Classifier radtorch.classifier
ImageClassifier
Class for image classifier. This class acts as wrapper to train a selected model (either pytorch neural network or a sklearn classifier) using a dataset which can be either a radtorch ImageDataset
or VolumeDataset
.
Optionally, a specific train and validation pytorch dataloaders may be manually specified instead of using radtorch dataset objects.
Training a Pytroch Neural Network
If the model to train is a pytorch neural network, in addition to the model, ImageClassifier
expects a pytorch criterion/loss function, a pytorch optimizer and an optional pytorch scheduler.

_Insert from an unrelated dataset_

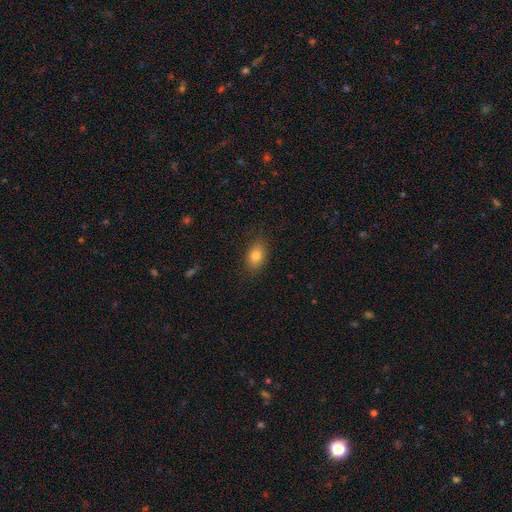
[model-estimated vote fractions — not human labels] The model was most divided on "smooth or featured": smooth: 80%, featured or disk: 10%, star or artifact: 9%. More confident: merging — none (84%); how rounded — in between (84%).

Training an sklearn classifier
If the model to be trained is an sklearn classifier, ImageClassifier
performs feature extraction followed by training the model. Accordingly, ImageClassifier
expects a model architecture for the feature extraction process.
Creating multiple classifier objects using same model/neural network object
To ensure results consistency, a new instance of pytorch model/neural network object MUST be instatiated with every classifier object.
For example, Do this:
M =radtorch.model.Model(model_arch='vgg16', in_channels=1, out_classes=2)

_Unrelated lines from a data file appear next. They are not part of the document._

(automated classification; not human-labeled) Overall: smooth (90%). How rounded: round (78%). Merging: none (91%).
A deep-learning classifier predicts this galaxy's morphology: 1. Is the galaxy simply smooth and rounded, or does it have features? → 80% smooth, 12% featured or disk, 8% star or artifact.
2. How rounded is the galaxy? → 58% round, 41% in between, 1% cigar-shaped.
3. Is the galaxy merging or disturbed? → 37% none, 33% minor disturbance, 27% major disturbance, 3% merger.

clf = radtorch.classifier.ImageClassifier(model=M, dataset=ds)
clf.fit(epochs=3)
M =radtorch.model.Model(model_arch='vgg16', in_channels=1, out_classes=2)
clf2 = radtorch.classifier.ImageClassifier(model=M, dataset=ds)
clf2.fit(epochs=3)
and Do NOT do this :
M =radtorch.model.Model(model_arch='vgg16', in_channels=1, out_classes=2)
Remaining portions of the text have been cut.